Since my new series started, I've come under critical assault for daring to be different, for taking the risk of pursuing popularity, and for committing the journalistic sin of trying to bring important issues to the largest number of people. I feel no guilt and make no apology for committing those sins. We succeeded on all counts in the last run of the series. All broadcasters and journalists are finding new ways to tell the familiar stories. There is no longer an intellectual arrogance that insists that the traditional formats are the only way to do it. At the heart of our approach to making investigative programmes is the desire to show real events unfolding, which differs from making films that build a story using past events to show that someone is up to no good. Both approaches are journalistically valid.

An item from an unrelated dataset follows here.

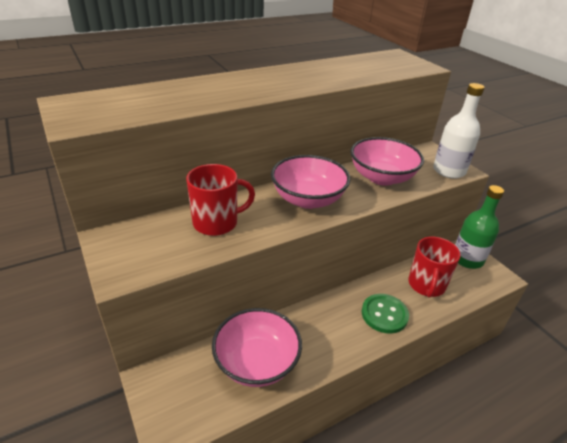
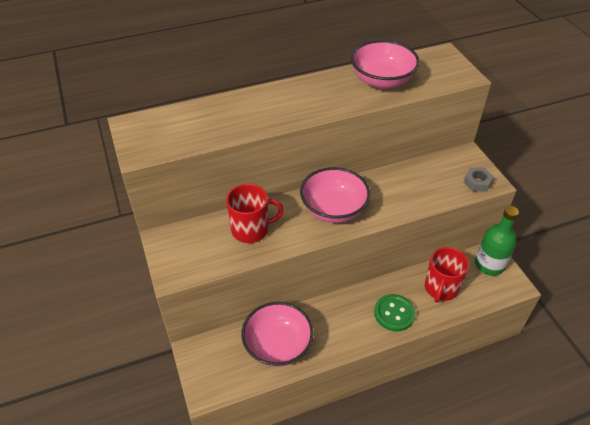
camera: 10 degrees right, 10 degrees up
pink bowl [350,137,424,186] -> pink bowl moved to [351,40,420,89]
white bottle [433,83,484,179] -> grey nut [463,167,494,192]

Our report on the sex-slave trade in London and abuse by the Albanian mafia was harrowing. It could also be argued that it was a difficult watch, with subtitles and faces obscured to protect victims. Yet, against strong opposition from other channels – including the drama Bad Girls; Football Stories: the history of England vs Argentina; and Jordan's assets on BBC2, as well as all the digital channels – we more than held our own for BBC 1, taking a 20 per cent share of the peak-time 9pm audience. Despite the disturbing nature of the story, we did substantially better than traditional current-affairs programmes have recently done in that slot. The week before, we succeeded in bringing to BBC 1 what was essentially a foreign story, about the Burmese government's involvement in drug production and trafficking, and again we held our audience in the face of strong opposition.

Our first programme on mugging was part of a unique crime night for BBC 1, in the context of the Damilola trial's conclusion and the Prime Minister's statement that street crime was his priority. Lorraine Heggessey, BBC 1's controller, chose to run Panorama's report on the Damilola case and our report back-to-back in the prime-time 8-10pm slot. The Damilola documentary, brilliantly reported by Fergal Keane, pulled in 2.7 million viewers at 8pm. We inherited that audience at 9pm and built it up, with viewers increasing every 15 minutes to 4.7 million.

So the claims that MacIntyre Investigates has been a ratings disaster are as inaccurate as the misspelling of my name and the inaccurate naming of the first series. Nearly every single journalist who reported on the series called it "MacIntyre Uncovered". So it's certainly not a great surprise that they couldn't get the figures right. I don't mind taking criticism, but I would at least prefer it to be amusing – the saving grace of Private Eye, for instance.

Never before has there been such a range and diversity in the field of investigative journalism – from Mark Thomas to Dispatches on Channel 4, from Panorama to Correspondent on BBC 1. The standards and quality continue to improve, year on year. Reflecting on apparent golden ages of journalism is easy in retrospect. But when you review the material of past decades, it is clear that the current produce, from newsgathering to current affairs and documentaries, is holding its own and, in many cases, surpassing the produce of yesteryear.